Do you need to perform Product Backlog Refinement if your work can be fully scoped out in advance? Perhaps you may discover nuances in your current environment that require plan adjustments, but perhaps not full-blown refinement every iteration, especially if the known work hasn't changed.

Do you need to perform a Sprint Retrospective after each iteration? If you have an overall plan and your plan is holding true after the iteration, does a retrospective add value? Perhaps it would be useful to do it if there were significant deviations from plan to perform a retrospective and perhaps a replanning activity, but perhaps not after every timebox.

If the organization understands that Scrum contains certain rules and not following the rules results in something that is not Scrum, then finding reasons why it doesn't make sense to follow the rules and therefore doesn't make sense to implement Scrum should be a straightforward exercise.
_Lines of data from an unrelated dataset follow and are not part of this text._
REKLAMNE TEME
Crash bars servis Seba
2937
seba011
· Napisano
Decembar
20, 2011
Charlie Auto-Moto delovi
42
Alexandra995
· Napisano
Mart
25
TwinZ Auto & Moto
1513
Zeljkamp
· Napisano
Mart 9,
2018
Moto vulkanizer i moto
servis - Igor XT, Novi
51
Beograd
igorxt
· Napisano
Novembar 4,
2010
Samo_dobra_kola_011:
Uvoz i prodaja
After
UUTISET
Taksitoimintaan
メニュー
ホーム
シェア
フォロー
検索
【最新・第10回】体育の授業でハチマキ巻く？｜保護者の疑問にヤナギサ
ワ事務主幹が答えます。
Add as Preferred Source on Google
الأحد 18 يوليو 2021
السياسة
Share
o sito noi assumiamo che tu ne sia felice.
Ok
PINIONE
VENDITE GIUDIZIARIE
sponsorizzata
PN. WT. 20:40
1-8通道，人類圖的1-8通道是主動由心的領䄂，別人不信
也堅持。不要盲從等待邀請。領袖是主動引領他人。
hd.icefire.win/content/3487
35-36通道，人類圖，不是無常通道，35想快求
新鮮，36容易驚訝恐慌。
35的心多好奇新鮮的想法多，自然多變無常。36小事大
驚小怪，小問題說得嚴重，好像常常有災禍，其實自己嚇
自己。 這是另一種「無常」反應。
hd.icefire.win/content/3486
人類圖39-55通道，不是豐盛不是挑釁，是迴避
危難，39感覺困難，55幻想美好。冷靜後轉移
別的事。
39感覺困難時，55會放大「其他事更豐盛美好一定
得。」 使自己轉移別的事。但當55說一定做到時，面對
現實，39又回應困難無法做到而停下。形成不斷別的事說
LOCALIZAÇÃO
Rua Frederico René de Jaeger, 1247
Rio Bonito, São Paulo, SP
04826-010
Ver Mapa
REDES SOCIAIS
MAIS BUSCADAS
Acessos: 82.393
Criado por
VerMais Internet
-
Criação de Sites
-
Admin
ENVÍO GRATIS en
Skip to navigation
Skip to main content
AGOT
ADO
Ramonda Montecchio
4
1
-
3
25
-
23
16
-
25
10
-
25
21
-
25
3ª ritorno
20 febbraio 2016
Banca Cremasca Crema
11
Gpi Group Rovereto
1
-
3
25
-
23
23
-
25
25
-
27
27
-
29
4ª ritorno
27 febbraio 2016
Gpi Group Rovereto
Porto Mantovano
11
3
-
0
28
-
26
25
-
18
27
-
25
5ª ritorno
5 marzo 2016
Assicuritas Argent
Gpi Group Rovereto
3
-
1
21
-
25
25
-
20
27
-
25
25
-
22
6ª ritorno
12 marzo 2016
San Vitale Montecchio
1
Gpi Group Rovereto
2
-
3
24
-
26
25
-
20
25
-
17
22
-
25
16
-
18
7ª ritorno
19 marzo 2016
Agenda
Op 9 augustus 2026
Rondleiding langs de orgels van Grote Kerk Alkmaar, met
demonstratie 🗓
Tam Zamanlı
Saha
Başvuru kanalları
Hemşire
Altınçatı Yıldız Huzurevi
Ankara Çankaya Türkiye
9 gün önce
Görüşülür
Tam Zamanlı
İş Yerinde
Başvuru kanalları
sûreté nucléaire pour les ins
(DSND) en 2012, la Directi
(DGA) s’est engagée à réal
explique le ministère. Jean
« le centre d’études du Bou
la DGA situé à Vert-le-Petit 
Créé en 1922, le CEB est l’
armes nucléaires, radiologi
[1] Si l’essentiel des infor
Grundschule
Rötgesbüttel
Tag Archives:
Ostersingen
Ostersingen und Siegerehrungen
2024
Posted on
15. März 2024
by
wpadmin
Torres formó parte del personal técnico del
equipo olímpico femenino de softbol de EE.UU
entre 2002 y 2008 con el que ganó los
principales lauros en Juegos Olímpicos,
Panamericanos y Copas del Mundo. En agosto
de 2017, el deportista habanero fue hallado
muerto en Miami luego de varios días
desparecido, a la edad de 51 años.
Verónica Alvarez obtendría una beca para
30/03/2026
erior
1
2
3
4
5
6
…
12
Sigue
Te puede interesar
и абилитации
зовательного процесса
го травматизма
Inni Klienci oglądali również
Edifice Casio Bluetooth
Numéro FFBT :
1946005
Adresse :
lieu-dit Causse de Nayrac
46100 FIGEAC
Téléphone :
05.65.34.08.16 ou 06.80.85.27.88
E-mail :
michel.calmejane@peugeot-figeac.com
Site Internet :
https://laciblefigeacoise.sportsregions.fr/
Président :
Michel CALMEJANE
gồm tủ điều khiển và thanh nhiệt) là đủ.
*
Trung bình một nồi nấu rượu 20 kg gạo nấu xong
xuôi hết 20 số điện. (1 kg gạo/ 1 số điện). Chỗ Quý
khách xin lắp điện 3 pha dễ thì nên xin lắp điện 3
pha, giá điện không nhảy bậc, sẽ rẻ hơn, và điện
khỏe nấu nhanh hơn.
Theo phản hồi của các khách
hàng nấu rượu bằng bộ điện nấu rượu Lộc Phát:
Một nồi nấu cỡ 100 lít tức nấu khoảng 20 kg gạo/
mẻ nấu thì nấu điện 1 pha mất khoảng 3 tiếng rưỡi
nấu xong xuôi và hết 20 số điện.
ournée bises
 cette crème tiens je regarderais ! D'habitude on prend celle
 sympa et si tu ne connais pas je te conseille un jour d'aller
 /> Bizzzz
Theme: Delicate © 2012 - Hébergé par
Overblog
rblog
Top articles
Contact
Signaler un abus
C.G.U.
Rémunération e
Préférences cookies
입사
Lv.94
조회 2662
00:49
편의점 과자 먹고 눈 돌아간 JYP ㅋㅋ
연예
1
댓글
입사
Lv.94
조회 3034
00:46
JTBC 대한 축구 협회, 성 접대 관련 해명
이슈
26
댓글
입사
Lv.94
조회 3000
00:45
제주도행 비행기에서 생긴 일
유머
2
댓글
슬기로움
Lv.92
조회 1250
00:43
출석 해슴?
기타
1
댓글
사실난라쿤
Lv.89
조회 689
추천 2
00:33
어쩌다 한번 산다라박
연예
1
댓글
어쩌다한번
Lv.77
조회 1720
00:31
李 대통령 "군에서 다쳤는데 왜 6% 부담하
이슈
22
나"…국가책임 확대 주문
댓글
Instead of implementing Scrum, you can look at good practices and use the ones that are valuable. Perhaps something like a Daily Scrum is still useful to have early insight into schedule deviations. Perhaps just-in-time retrospectives and replanning activities would be useful to respond to unexpected events. Perhaps having a dedicated Product Owner makes sense to help ensure that the effort keeps the right focus. But implementing these individual practices is not Scrum.

05:55 pm August 9, 2020

I've found it difficult to hold up the Agile Manifesto or the Scrum Guide and get people to buy-in to what I believe in. Often times, the developers just want to code, the stakeholders just want to get work done, the sponsors just want to avoid sunk-cost and the customer just wants a product that works. They don't care about the underlying business process.

Gradually, I've shifted from making the process (Scrum, Kanban, etc.) work for everybody, to making the best product that is developed using a good, common-sense approach. For instance, if two developers need to discuss something for the day, I don't see the value in having eight or more developers stand or sit around for 15-30 minutes and listen. I take a pragmatic approach with Agile. After all, I'm not selling Agile to customers. I'm selling a product that makes the customer happy, makes business profitable and keeps me employed.